● Written task
From the records that follow, return exactly the lines beginning at the one that contains "a considerable portion" and ending at the one that contains "More from this topic", pictures left out.

● The records
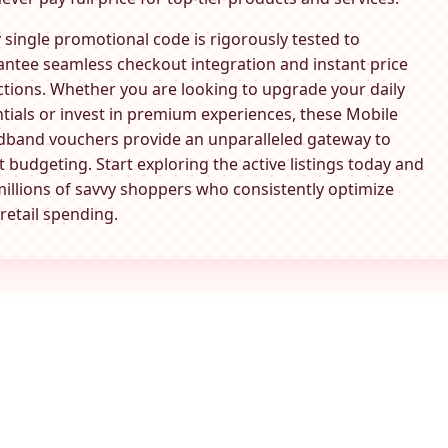
 single promotional code is rigorously tested to
ntee seamless checkout integration and instant price
tions. Whether you are looking to upgrade your daily
tials or invest in premium experiences, these
Mobile
dband
vouchers provide an unparalleled gateway to
 budgeting. Start exploring the active listings today and
millions of savvy shoppers who consistently optimize
 retail spending.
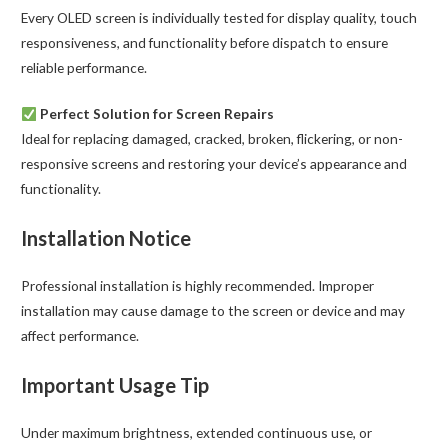
Every OLED screen is individually tested for display quality, touch
responsiveness, and functionality before dispatch to ensure
reliable performance.
Perfect Solution for Screen Repairs
Ideal for replacing damaged, cracked, broken, flickering, or non-
responsive screens and restoring your device’s appearance and
functionality.
Installation Notice
Professional installation is highly recommended. Improper
installation may cause damage to the screen or device and may
affect performance.
Important Usage Tip
Under maximum brightness, extended continuous use, or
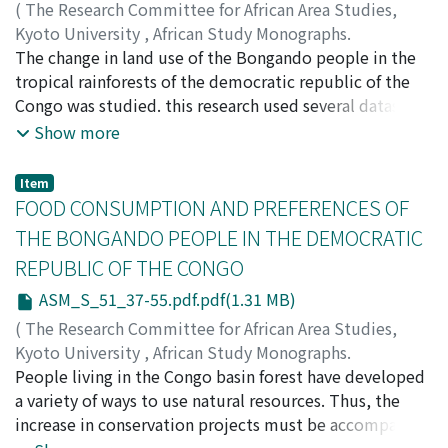
(
The Research Committee for African Area Studies,
Kyoto University
,
African Study Monographs.
Supplementary Issue.
The change in land use of the Bongando people in the
,
Volume 51
,
2015
,
pp.5-35
)
KIMURA, Daiji
tropical rainforests of the democratic republic of the
;
Lingomo-Bongoli
;
Masuda, Hiroshi
;
Yamaguchi, Ryota
Congo was studied. this research used several datasets
on land use from the 1960s to the present. Most of
Show more
them are based on the long-term fixed point research in
the Wamba region, where primatological and
Item
anthropological research has been conducted by a
FOOD CONSUMPTION AND PREFERENCES OF
Japanese team. the patterns of change in land use
THE BONGANDO PEOPLE IN THE DEMOCRATIC
across the years show that crop fields and secondary
REPUBLIC OF THE CONGO
forest areas have been gradually expanding at a
moderate pace. the Bongando people circulate crop
ASM_S_51_37-55.pdf.pdf(1.31 MB)
fields mostly in secondary forest areas. in this sense,
(
The Research Committee for African Area Studies,
they render a minimum burden for the forest
Kyoto University
,
African Study Monographs.
environment. Meanwhile, they frequently enter forest
Supplementary Issue.
People living in the Congo basin forest have developed
,
Volume 51
,
2015
,
pp.37-55
)
areas to stay in hunting/fishing camps. Such stays form
YAMAGUCHI, Ryota
a variety of ways to use natural resources. Thus, the
a considerable portion of their subsistence. for nature
increase in conservation projects must be accompanied
conservation and development programs, this type of
by efforts to clarify the livelihood-related conditions of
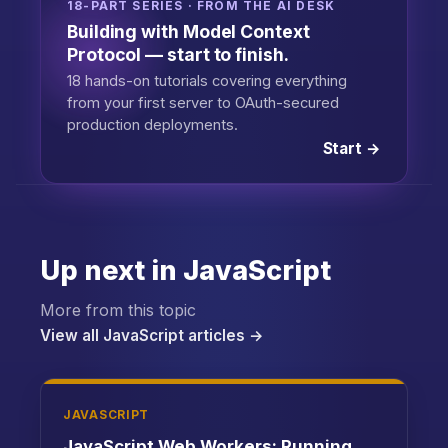
18-PART SERIES · FROM THE AI DESK
Building with Model Context
Protocol — start to finish.
18 hands-on tutorials covering everything
from your first server to OAuth-secured
production deployments.
Start →
Up next in JavaScript
More from this topic
View all JavaScript articles →
JAVASCRIPT
JavaScript Web Workers: Running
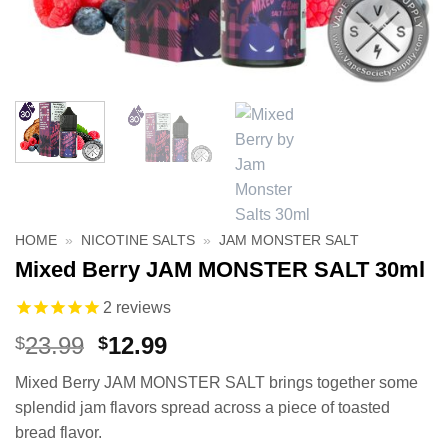
HOME
»
NICOTINE SALTS
»
JAM MONSTER SALT
Mixed Berry JAM MONSTER SALT 30ml
2
reviews
Original
Current
23.99
12.99
$
$
price
price
Mixed Berry JAM MONSTER SALT brings together some
was:
is:
splendid jam flavors spread across a piece of toasted
$23.99.
$12.99.
bread flavor.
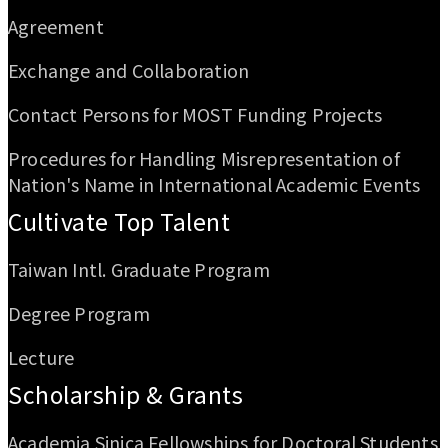
Agreement
Exchange and Collaboration
Contact Persons for MOST Funding Projects
Procedures for Handling Misrepresentation of
Nation's Name in International Academic Events
Cultivate Top Talent
Taiwan Intl. Graduate Program
Degree Program
Lecture
Scholarship & Grants
Academia Sinica Fellowships for Doctoral Students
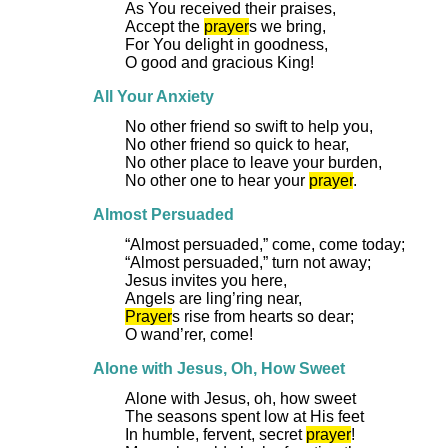
As You received their praises,
Accept the
prayer
s we bring,
For You delight in goodness,
O good and gracious King!
All Your Anxiety
No other friend so swift to help you,
No other friend so quick to hear,
No other place to leave your burden,
No other one to hear your
prayer
.
Almost Persuaded
“Almost persuaded,” come, come today;
“Almost persuaded,” turn not away;
Jesus invites you here,
Angels are ling’ring near,
Prayer
s rise from hearts so dear;
O wand’rer, come!
Alone with Jesus, Oh, How Sweet
Alone with Jesus, oh, how sweet
The seasons spent low at His feet
In humble, fervent, secret
prayer
!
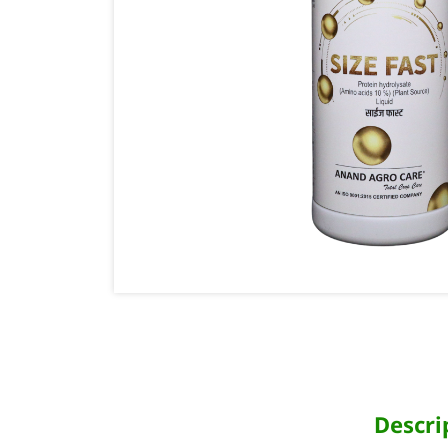
Descri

● Expected answer
a considerable portion of their subsistence. for nature
increase in conservation projects must be accompanied
conservation and development programs, this type of
by efforts to clarify the livelihood-related conditions of
18-PART SERIES · FROM THE AI DESK
Building with Model Context
Protocol — start to finish.
18 hands-on tutorials covering everything
from your first server to OAuth-secured
production deployments.
Start →
Up next in JavaScript
More from this topic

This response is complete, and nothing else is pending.